▸ **Activité A**:
Recopiez tout le passage du texte sur la reconnaissance de la Palestine, de « Avec la reconnaissance » jusqu’à « leurs vieux costumes. ».
▸ **Activité B**:
Indiquez si chaque affirmation s’accorde avec le texte sur la reconnaissance de la Palestine en répondant par oui ou par non, puis citez mot pour mot le passage qui tranche : (i) la reconnaissance de l’État de Palestine au Royaume-Uni cette semaine est qualifiée de symbolique ; (ii) selon Edward Saïd, la question est de trouver les moyens de maintenir séparés les deux peuples ; (iii) les « amis d’Israël » ont fait de cette reconnaissance une reconnaissance conditionnelle.

▸ **Texte à lire**:
************

Avec la reconnaissance symbolique cette semaine de l’état de Palestine « à côté de l’état d’Israël » au Royaume-Uni, le débat vieux de plusieurs décennies a été relancé. Les avocats dans la communauté internationale d’une solution à deux états et les inconditionnels des Accords d’Oslo font briller leurs chaussures et ressortent leurs vieux costumes.
Dans le même temps, un théoricien et un intellectuel américano-palestinien à la sagesse proverbiale doit se retourner dans sa tombe... Edward Saïd l’avait dit il y a bien longtemps et cela ne pourrait être plus juste aujourd’hui :
« La question, je crois, n’est pas de savoir comment trouver les moyens de les maintenir séparés, mais de voir s’il est possible pour eux de vivre ensemble et aussi paisiblement que possible. »
Ceux qui préconisent la séparation sont ignorants des complexités des relations israélo-palestiniennes à l’extérieur et à l’intérieur d’Israël. Le paradoxe des politiques d’apartheid en Israël, c’est que celles-ci veulent imposer la séparation entre les colons et les natifs, mais en poursuivant simultanément une expansion qui force l’interaction et dans certains cas, l’intégration.
Quelques députés britanniques ont affirmé dans leurs discours qui ont précédé le vote, qu’il était impossible de croire à une solution à deux États. Ils semblent avoir une très bonne compréhension du niveau de monstruosité atteint par l’occupation et de jusqu’à quel point les colonies de peuplement sont devenues écrasantes dans des territoires qui devraient être palestiniens.
Cependant, les « amis d’Israël » et les sionistes en général sont parvenus à infléchir une initiative même non contraignante et symbolique de reconnaissance de la Palestine, la transformant en reconnaissance conditionnelle attachée à une solution à deux États.

************

▸ **Matériel fourni**:

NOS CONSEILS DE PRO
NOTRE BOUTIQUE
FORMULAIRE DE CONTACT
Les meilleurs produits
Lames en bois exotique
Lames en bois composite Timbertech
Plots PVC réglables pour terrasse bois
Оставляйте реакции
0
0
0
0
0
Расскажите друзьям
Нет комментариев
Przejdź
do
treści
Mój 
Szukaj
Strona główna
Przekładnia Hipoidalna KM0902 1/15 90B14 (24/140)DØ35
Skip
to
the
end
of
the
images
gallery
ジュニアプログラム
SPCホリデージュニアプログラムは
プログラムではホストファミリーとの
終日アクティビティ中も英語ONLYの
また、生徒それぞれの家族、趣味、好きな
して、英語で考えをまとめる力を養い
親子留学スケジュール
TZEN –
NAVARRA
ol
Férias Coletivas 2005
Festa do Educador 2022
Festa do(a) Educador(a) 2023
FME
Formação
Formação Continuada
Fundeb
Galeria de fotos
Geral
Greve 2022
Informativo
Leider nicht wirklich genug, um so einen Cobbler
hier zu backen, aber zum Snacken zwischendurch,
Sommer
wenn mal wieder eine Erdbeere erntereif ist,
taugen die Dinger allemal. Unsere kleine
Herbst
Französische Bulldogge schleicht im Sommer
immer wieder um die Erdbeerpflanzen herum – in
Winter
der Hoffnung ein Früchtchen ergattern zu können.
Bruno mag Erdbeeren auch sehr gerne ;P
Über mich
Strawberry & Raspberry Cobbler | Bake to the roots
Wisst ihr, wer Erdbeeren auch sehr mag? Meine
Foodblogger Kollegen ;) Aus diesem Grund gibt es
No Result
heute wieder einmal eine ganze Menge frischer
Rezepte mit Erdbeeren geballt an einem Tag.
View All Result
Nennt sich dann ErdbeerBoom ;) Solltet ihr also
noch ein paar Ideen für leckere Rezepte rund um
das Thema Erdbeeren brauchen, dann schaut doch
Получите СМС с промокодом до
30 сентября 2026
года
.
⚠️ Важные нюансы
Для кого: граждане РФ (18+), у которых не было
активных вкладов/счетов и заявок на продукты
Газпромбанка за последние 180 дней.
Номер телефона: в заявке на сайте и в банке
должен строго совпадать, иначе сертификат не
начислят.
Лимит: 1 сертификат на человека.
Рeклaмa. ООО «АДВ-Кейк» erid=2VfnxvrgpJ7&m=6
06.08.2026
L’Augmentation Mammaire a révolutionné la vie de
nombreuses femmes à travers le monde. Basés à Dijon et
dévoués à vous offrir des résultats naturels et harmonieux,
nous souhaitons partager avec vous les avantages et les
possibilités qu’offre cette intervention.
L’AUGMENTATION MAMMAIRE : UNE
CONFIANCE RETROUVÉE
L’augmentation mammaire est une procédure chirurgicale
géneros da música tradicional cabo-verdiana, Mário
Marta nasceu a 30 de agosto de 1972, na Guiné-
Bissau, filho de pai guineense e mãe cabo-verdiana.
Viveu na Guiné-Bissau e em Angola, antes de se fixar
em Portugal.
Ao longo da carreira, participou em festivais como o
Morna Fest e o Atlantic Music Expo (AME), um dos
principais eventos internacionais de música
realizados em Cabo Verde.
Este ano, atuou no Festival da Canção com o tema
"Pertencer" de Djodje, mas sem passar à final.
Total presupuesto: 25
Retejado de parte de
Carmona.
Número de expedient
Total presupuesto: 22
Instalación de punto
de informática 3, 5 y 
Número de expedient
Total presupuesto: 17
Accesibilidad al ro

************

▸ **Corrigé A**:
Avec la reconnaissance symbolique cette semaine de l’état de Palestine « à côté de l’état d’Israël » au Royaume-Uni, le débat vieux de plusieurs décennies a été relancé. Les avocats dans la communauté internationale d’une solution à deux états et les inconditionnels des Accords d’Oslo font briller leurs chaussures et ressortent leurs vieux costumes.

▸ **Corrigé B**:
(i) Oui : « Avec la reconnaissance symbolique cette semaine de l’état de Palestine « à côté de l’état d’Israël » au Royaume-Uni ».
(ii) Non : « La question, je crois, n’est pas de savoir comment trouver les moyens de les maintenir séparés, mais de voir s’il est possible pour eux de vivre ensemble et aussi paisiblement que possible. »
(iii) Oui : « les « amis d’Israël » et les sionistes en général sont parvenus à infléchir une initiative même non contraignante et symbolique de reconnaissance de la Palestine, la transformant en reconnaissance conditionnelle attachée à une solution à deux États ».